# Task list
[1] In the Beta House forum thread, how many minutes long does the quoted review say the film is?
[2] Carry the Beta House forum thread on past its final post.

-- Start Text section --

# American Pie Presents: Beta House (2007)



## olaf (Dec 9, 2007)

review I wrote for my blog


----------



## SENTINEL (Dec 9, 2007)

> If you want 80 minutes of cheap fart jokes (well, not only fart jokes, there is plenty of barf jokes, not mentioning horse-sperm-drinking jokes), naked female breasts and faux story line, then this film is perfect choice for you.



you had me at fart.


----------



## ~Gesy~ (Dec 9, 2007)

you had me at naked boobies


----------



## olaf (Dec 9, 2007)

SENTINEL said:


> you had me at fart.


to be honest, there is more barfing than farting


gesy hyuga said:


> you had me at naked boobies


there is plenty of them, like almost every 5 min


----------



## Girls' Generation (Dec 12, 2007)

So this film is new eh?


----------



## Cochise (Dec 12, 2007)

I love boobies but American Pie films really suck. Honestly your better off to go watch porn or an Adam Sandler movie. American Pie tries to thrill with girl's and comedy and it fail's on both front's. I kind of liked the first one....kind of.

-- End Text section --
-- Start Data supplied --

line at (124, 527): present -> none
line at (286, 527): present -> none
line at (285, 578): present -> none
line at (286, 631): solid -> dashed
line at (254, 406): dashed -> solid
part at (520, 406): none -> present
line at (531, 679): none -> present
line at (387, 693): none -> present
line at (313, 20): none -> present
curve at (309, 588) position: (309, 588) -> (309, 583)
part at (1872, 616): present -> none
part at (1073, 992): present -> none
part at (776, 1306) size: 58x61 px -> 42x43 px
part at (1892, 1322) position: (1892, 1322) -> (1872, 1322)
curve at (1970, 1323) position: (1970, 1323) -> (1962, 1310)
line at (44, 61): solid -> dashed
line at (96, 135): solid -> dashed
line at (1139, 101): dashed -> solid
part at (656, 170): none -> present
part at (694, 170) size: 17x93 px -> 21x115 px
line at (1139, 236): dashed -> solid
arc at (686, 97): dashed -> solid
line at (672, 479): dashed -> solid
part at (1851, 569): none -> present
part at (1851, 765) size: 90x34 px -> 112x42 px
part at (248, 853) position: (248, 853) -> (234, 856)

-- End Data supplied --

# Answers per task
[1] 80 minutes.

[2]
----------



## Denji (Dec 12, 2007)

Why is Jim's dad in every single sequel?


----------



## Kamina (Dec 14, 2007)

Because he's like the only actor from the original 'better' american pie movies who actually agreed to doing the new ones as for Beta house just aloud of boobs and shit comedy was really a disapointment like all of the new american pies, i vote for Jim back!


----------



## Dimezanime88 (Dec 14, 2007)

I've watched every American Pie Movie; why stop now? Besides, they entertain me with the boobs, college humor, and storyline connection with the rest of the series. Besides, it's not like I buy them.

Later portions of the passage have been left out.